- [What is being asked]
The data must be given again exactly as written, with all images omitted.

-*-

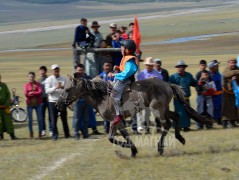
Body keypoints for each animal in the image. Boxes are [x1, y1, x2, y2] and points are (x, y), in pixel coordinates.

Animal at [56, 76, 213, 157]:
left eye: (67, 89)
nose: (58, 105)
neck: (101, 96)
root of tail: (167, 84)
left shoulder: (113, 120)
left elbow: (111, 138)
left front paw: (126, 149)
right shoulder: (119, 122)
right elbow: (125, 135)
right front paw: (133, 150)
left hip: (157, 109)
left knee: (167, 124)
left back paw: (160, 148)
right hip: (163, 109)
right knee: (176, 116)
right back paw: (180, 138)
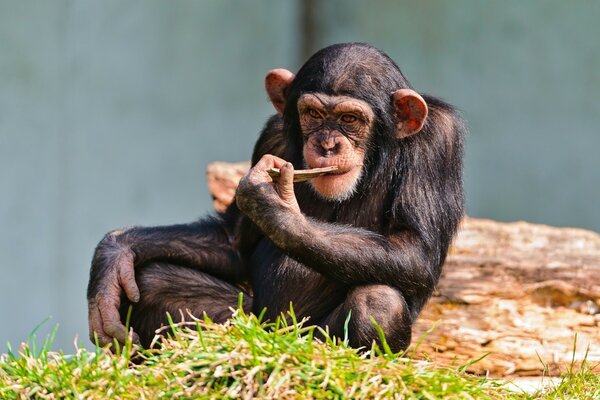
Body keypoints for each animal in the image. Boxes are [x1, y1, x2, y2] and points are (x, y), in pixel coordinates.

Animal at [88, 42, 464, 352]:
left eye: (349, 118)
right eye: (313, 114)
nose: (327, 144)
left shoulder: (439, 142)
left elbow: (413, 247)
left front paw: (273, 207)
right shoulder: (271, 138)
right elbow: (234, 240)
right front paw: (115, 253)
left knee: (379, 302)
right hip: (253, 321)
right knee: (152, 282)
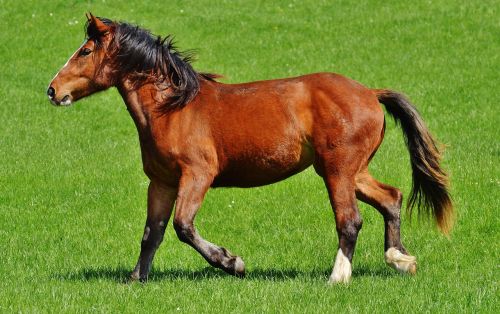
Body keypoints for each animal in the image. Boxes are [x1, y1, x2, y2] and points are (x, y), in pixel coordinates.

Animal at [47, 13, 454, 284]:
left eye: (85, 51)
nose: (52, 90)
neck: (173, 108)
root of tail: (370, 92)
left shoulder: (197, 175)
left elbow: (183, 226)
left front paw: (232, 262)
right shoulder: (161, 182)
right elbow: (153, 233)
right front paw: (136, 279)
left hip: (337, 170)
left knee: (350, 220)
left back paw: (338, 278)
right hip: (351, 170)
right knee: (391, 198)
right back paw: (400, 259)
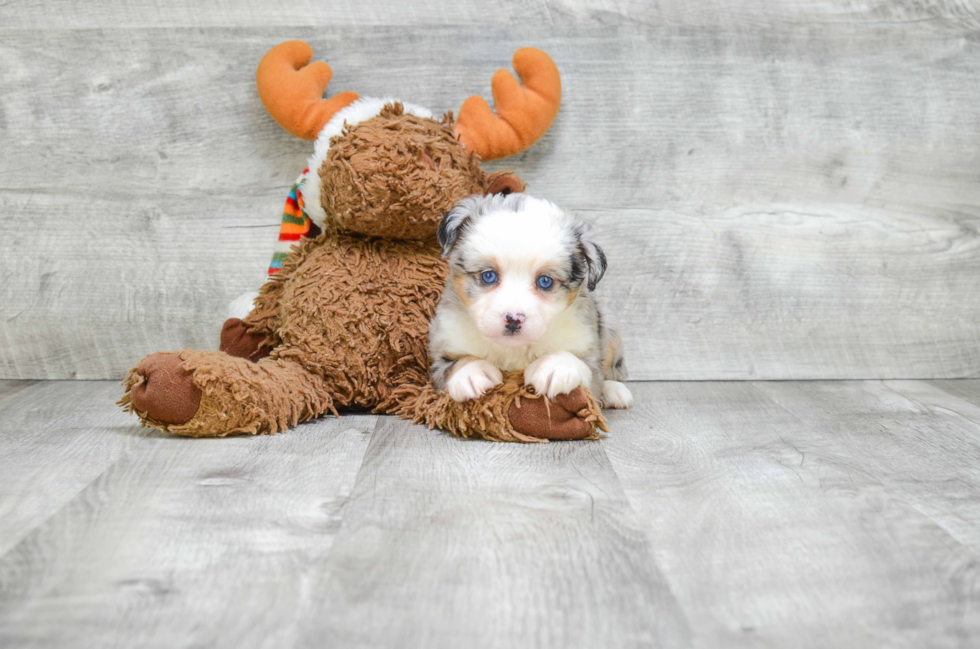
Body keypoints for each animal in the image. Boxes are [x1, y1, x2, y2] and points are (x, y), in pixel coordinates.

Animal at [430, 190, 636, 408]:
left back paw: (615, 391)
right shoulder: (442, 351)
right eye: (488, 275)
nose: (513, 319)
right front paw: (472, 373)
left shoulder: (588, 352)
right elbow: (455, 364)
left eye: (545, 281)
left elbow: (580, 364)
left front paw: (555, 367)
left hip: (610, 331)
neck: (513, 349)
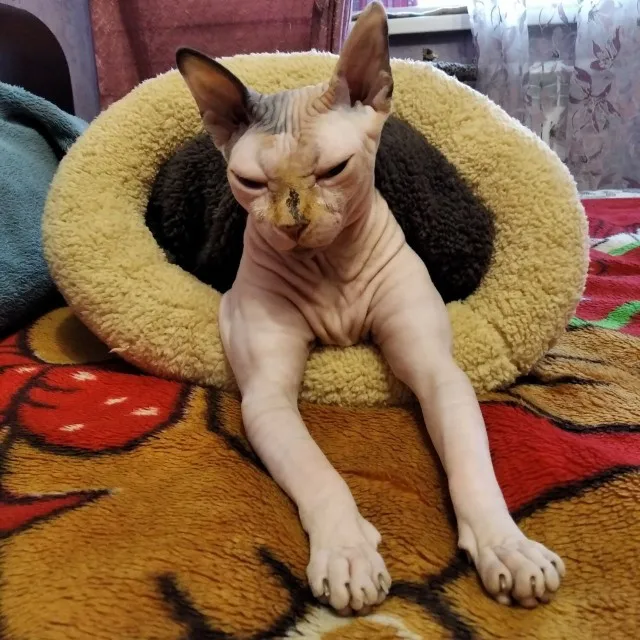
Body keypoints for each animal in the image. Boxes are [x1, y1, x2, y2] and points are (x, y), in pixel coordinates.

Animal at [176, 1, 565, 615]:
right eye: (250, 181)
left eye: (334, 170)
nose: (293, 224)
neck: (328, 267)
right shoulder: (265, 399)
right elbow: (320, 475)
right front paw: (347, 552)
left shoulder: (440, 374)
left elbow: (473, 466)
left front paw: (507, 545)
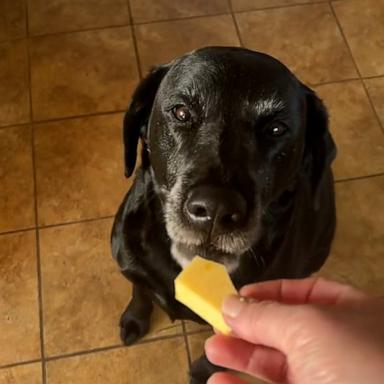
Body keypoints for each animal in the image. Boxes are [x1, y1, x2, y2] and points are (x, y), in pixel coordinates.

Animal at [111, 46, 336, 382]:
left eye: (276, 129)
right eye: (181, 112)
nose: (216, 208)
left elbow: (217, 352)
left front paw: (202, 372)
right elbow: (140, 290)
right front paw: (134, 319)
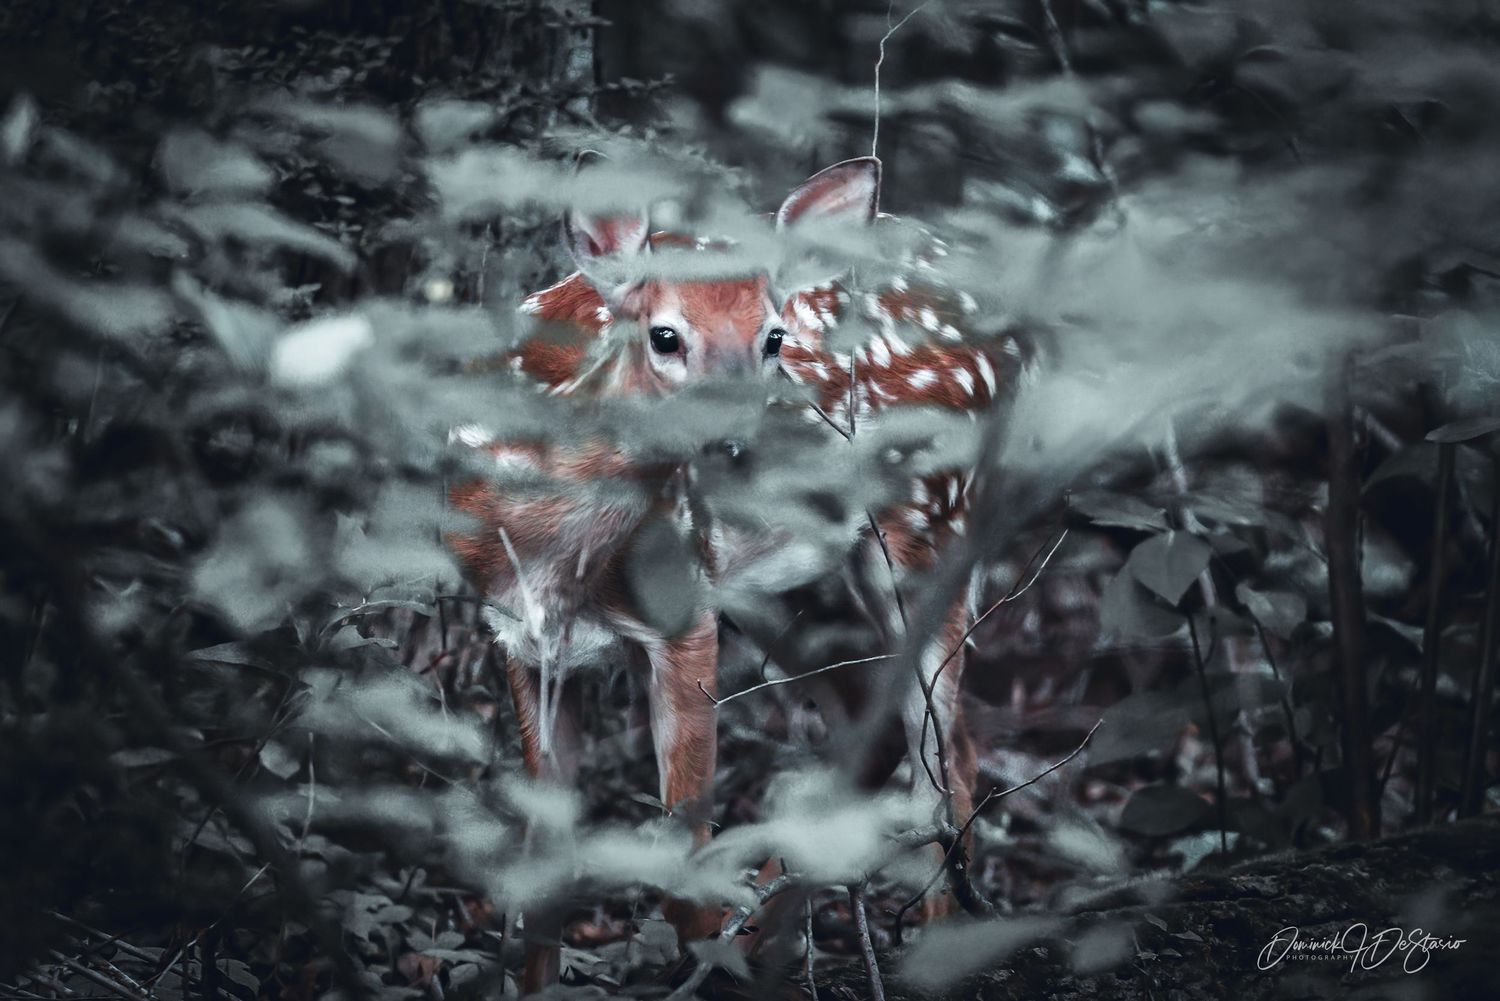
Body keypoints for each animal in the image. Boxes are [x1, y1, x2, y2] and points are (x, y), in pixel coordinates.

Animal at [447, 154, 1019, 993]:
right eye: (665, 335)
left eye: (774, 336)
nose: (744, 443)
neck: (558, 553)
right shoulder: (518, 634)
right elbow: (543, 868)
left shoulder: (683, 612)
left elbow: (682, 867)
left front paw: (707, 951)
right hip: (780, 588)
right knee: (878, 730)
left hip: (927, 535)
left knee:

-*-

- [Solution for this problem]
Body keypoints for each animal in the image. Boxes are [x1, y1, x2, y2] and points are (x, y), in pixel coordinates.

Animal at [56, 76, 213, 157]:
left eye: (67, 89)
nose: (58, 105)
neck: (101, 96)
root of tail: (167, 84)
left shoulder: (113, 120)
left elbow: (111, 138)
left front paw: (126, 149)
right shoulder: (119, 122)
right elbow: (125, 135)
right front paw: (133, 150)
left hip: (157, 109)
left knee: (167, 124)
left back paw: (160, 148)
right hip: (163, 109)
right knee: (176, 116)
right back paw: (180, 138)
Body keypoints for each animal in the image. Boxes are [x1, y1, x2, y2] and points are (x, y), in pixel coordinates.

Animal at [88, 42, 464, 352]:
left eye: (349, 118)
right eye: (313, 114)
nose: (327, 144)
left shoulder: (439, 142)
left elbow: (413, 247)
left front paw: (273, 207)
right shoulder: (271, 138)
right elbow: (234, 240)
right front paw: (115, 253)
left knee: (379, 302)
right hip: (253, 321)
right knee: (152, 282)
Body keypoints for each animal in the image. Boxes are [x1, y1, x2, y2] and points are (x, y), in pixel coordinates.

Animal at [47, 13, 454, 284]:
left eye: (85, 51)
nose: (52, 90)
neck: (173, 108)
root of tail: (370, 92)
left shoulder: (197, 175)
left elbow: (183, 226)
left front paw: (232, 262)
right shoulder: (161, 182)
right elbow: (153, 233)
right front paw: (136, 279)
left hip: (337, 170)
left knee: (350, 220)
left back paw: (338, 278)
right hip: (351, 170)
right knee: (391, 198)
right back paw: (400, 259)
Body keypoints for each animal in the image. Boxes are [x1, y1, x2, y2] and points are (x, y), in pixel coordinates.

Animal at [430, 190, 636, 408]:
left back paw: (615, 391)
right shoulder: (442, 351)
right eye: (488, 275)
nose: (513, 319)
right front paw: (472, 373)
left shoulder: (588, 352)
right elbow: (455, 364)
left eye: (545, 281)
left elbow: (580, 364)
left front paw: (555, 367)
left hip: (610, 331)
neck: (513, 349)
Body keypoints for each animal in the image. Boxes are [x1, y1, x2, y2] and points are (x, y), in pixel coordinates.

Animal at [176, 1, 565, 615]:
right eye: (250, 181)
left eye: (334, 170)
nose: (293, 224)
neck: (328, 267)
right shoulder: (265, 399)
right elbow: (320, 475)
right front paw: (347, 552)
left shoulder: (440, 374)
left elbow: (473, 466)
left front paw: (507, 545)
Body keypoints for each animal in the image. Boxes are [x1, y1, x2, y2] and points are (x, y), in pixel coordinates.

Animal at [111, 46, 336, 382]:
left eye: (276, 129)
right eye: (181, 112)
nose: (216, 208)
left elbow: (217, 352)
left front paw: (202, 372)
right elbow: (140, 290)
right front paw: (134, 319)
Body keypoints for each animal in the image. Boxes are [x1, y1, x2, y2] and points are (x, y), in pixel coordinates.

Animal at [447, 154, 1019, 993]:
right eye: (665, 335)
left eye: (774, 336)
nose: (744, 443)
neck: (558, 553)
right shoulder: (518, 634)
right elbow: (543, 868)
left shoulder: (683, 612)
left elbow: (682, 867)
left front paw: (707, 951)
right hip: (780, 588)
right knee: (878, 730)
left hip: (927, 535)
left knee:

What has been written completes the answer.